DERRIERE LA PORTE
Daniele Szczyhel
LIEU: village de Charonne et alentours proches: Paris 20ème
Porte de Montreuil...Toc, toc, toc!!!
Attendre est un supplice,
tandis que l'on croit entendre bruisser derrière elle,
un appel angélique...
Comme un sortilège, la pensée s'y faufile et imagine
les rencontres les plus extraordinaires: Geneviève au pied de Saint-Germain, à la fois ici et là,
cette belle indomptable refusant de se rendre
pour ne s'agenouiller qu'offrant la liberté.
Le temps ainsi se souvient et c'est l'ombre cendrée
que chuchote son modeste oratoire.
Toc, toc, toc!!!
Il faut frapper plus fort, y coller tout son corps et pousser;
Hélas, rien n'y fait, rien, tout juste un mince regard qui s'attarde...
Du seuil, une étroite rue à l'agitation fébrile sespenche sur de multiples échoppes
qui rivalisent d'abondance.
Des bustes à l'exotisme coloré se balancent en rythme et dansent
dans leur chatoyant brouhaha plutôt qu'ils ne marchent.
On croque des mots nouveaux, on respire de chaudes et acres odeurs
venues on ne sait d'où; quelques pieds de vignes toutefois trépignent encore
à l'abri des jardins intérieurs comme pour rappeler leur longue et vénérable histoire.
Toc, toc, toc!!!
Voici que l'agacement assène quelques coups plus furieux
et qu'un modeste passage s'entrouvre.
Combien de fois faudra t-il donc tambouriner avant de s'engouffrer?
Mais le déir est étrange et la passion est souvent déraison
devant ce qui s'offre doucement.
L'attente qui fait frissonner
ébranle tout l'être et force l'admiration;
un ancien chemin de ronde ride le temps d'un château
au joli nom de Ménilmontant
que la rue du Téélégraphe
s'évertue
à ne jamais faire oublier;
aux alentours, quelques demeures serrées les unes contre les autres
rivalisent d'élégance, empierrées dans leur noblesse d'antan.
Toc, toc, toc!!!
Un peu comme à regert, la porte cède à la poussée,
laissant hélas s'écahpper quelques anciens trésors
qui s'éparpillent tout le long de charmantes ruelles.
De belles étrangères semblables et différentes,
s'égayent en réunion, autour de leur place familière.
A chacune son histoire, à chacune son destin:
confidences des coeurs aux accents nostalgiques
qu'un promeneur singulier aurait aimé entendre
quand il déambulait, rêveur solitaire.
Tout près, une rue s'énorgueillit d'un Vitruve
épinglé à jamais sur ses murs;
l'oeil s'amuse à chercher l'architecte
entre les tours rondes ou carrées....
Toc, toc, toc!!!
Le geste est inutile, la porte est grande ouverte.
A l'heure où les lumières écarquillent le ciel,
des trombes d'automobiles emplissent les boulevards
aux noms de maréchaux;
des klaxons hurlent la charge,
des sirènes sonnent la retraite, c'est le chahut,
un méli-mélo cosmopolite aux allures pressées
de fouler les trottoirs familiers de Belleville.

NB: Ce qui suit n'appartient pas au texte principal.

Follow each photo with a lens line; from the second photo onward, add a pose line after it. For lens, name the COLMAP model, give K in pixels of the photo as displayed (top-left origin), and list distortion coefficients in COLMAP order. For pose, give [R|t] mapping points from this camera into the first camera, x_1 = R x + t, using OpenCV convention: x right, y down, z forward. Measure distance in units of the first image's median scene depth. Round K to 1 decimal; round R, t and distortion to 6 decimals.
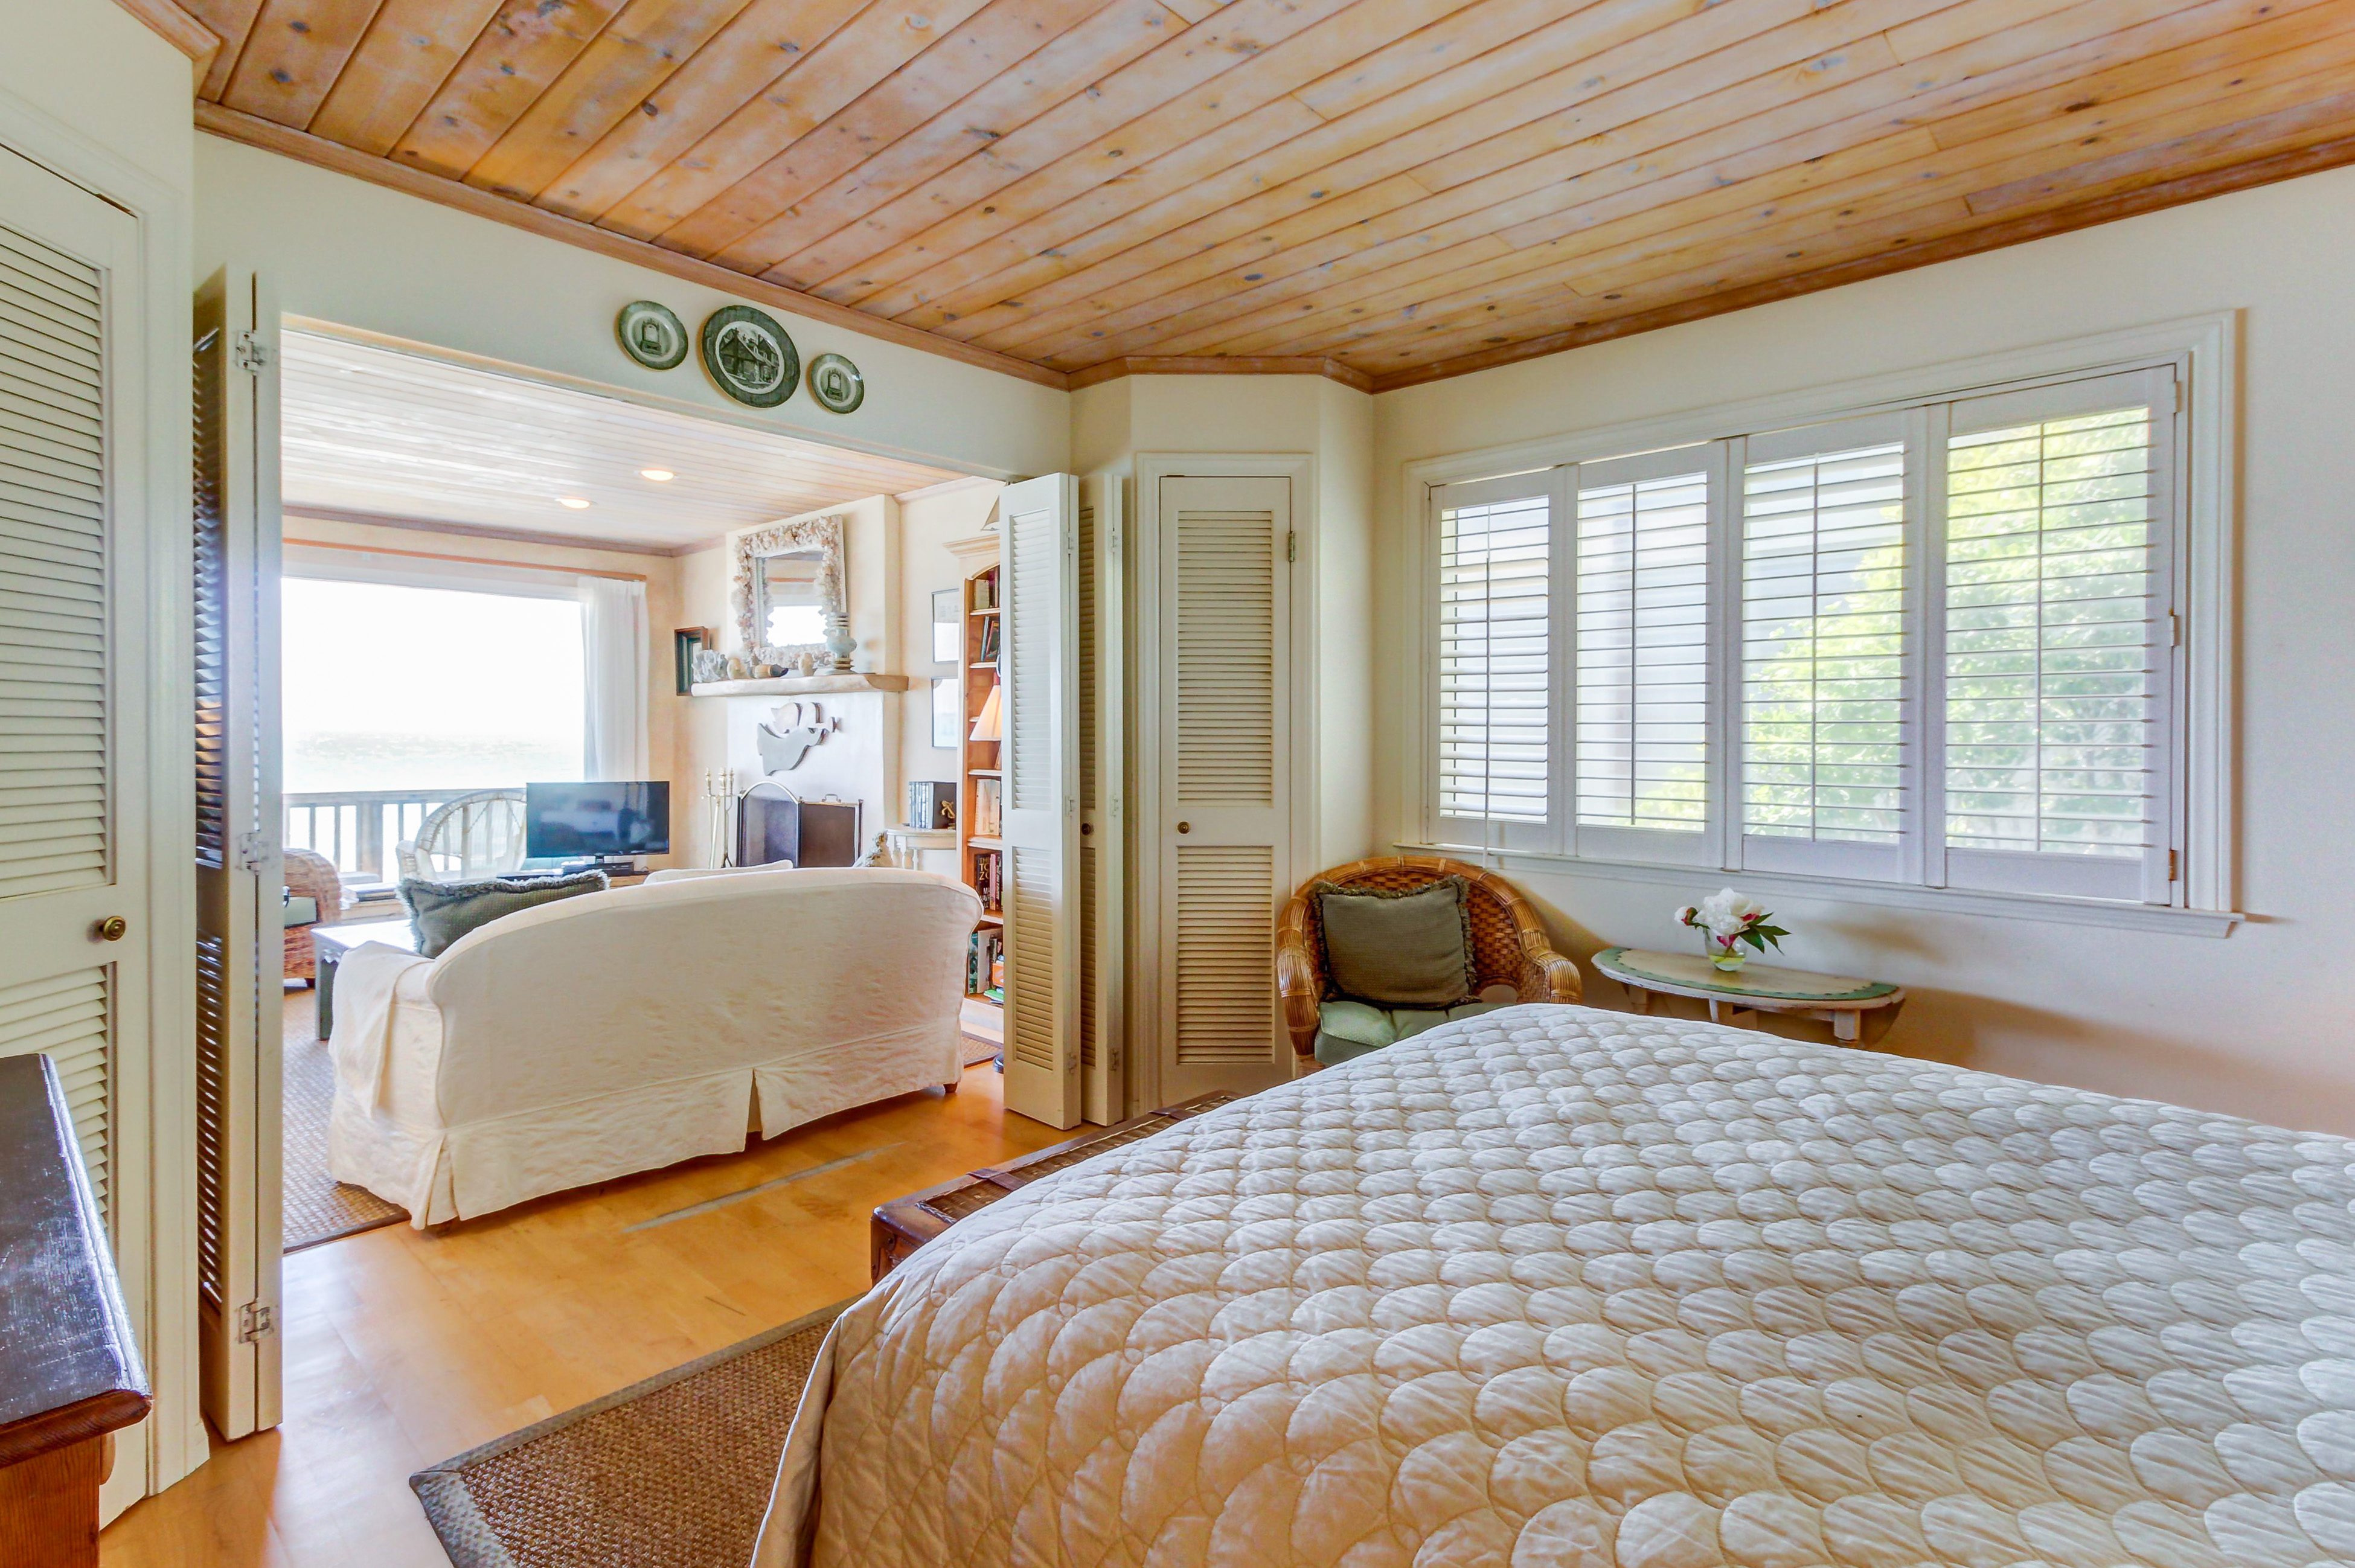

Quelques ombres préfèrent s'abandonner au charme
d'un parc nuitamment ouvert, et sceller leur serment
aux creux des arbres centenaires croulant sous les secrets.
Et puis, un peu plus haut, les tout derneiers passants
s'amusent à s'ébrouer sous les perles de pluie
que postillonnent les blancs jets d'eaux.

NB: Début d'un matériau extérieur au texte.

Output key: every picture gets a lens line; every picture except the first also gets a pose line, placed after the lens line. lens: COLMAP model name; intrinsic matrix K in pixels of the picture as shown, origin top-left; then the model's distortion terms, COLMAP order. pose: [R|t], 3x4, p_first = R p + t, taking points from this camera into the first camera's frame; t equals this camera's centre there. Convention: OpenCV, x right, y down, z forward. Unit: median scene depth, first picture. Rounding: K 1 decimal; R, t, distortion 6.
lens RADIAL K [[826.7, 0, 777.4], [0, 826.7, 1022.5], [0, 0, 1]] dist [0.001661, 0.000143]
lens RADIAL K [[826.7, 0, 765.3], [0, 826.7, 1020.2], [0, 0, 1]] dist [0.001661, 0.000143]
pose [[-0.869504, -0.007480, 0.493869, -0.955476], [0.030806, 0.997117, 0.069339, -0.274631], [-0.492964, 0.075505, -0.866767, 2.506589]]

La porte est grande ouverte, le temps au ralenti,
la nuit est entrée et noircit les retardataires.
Seule une lune insomniaque agite sa rondeur
et vient troubler sans doute le long repos d'un Père Lachaise.
Et puis, comme pour réveiller les âmes absentes à jamais,
elle dévoile des noms chargés de vie, des vies qui sont privées de nom.
Alors entre les allées où seule une plaque
témoigne de la recherche d'un temps perdu,
on réinvente à tâtons, l'histoire des disparus.
L'aube doucement blanchit à façon ce charme infini,
des pas se dessinent et résonnent à plaisir...
...laissant quelques traces, couleur du matin.
C'est ici, que j'aime venir m'asseoir,
au pied de cette église qui fait encore son cinéma
lorsque, du bout de leurs trente-trois étages,
deux hautes tours voisines clignotent
et plantent le décor du village de Charonne.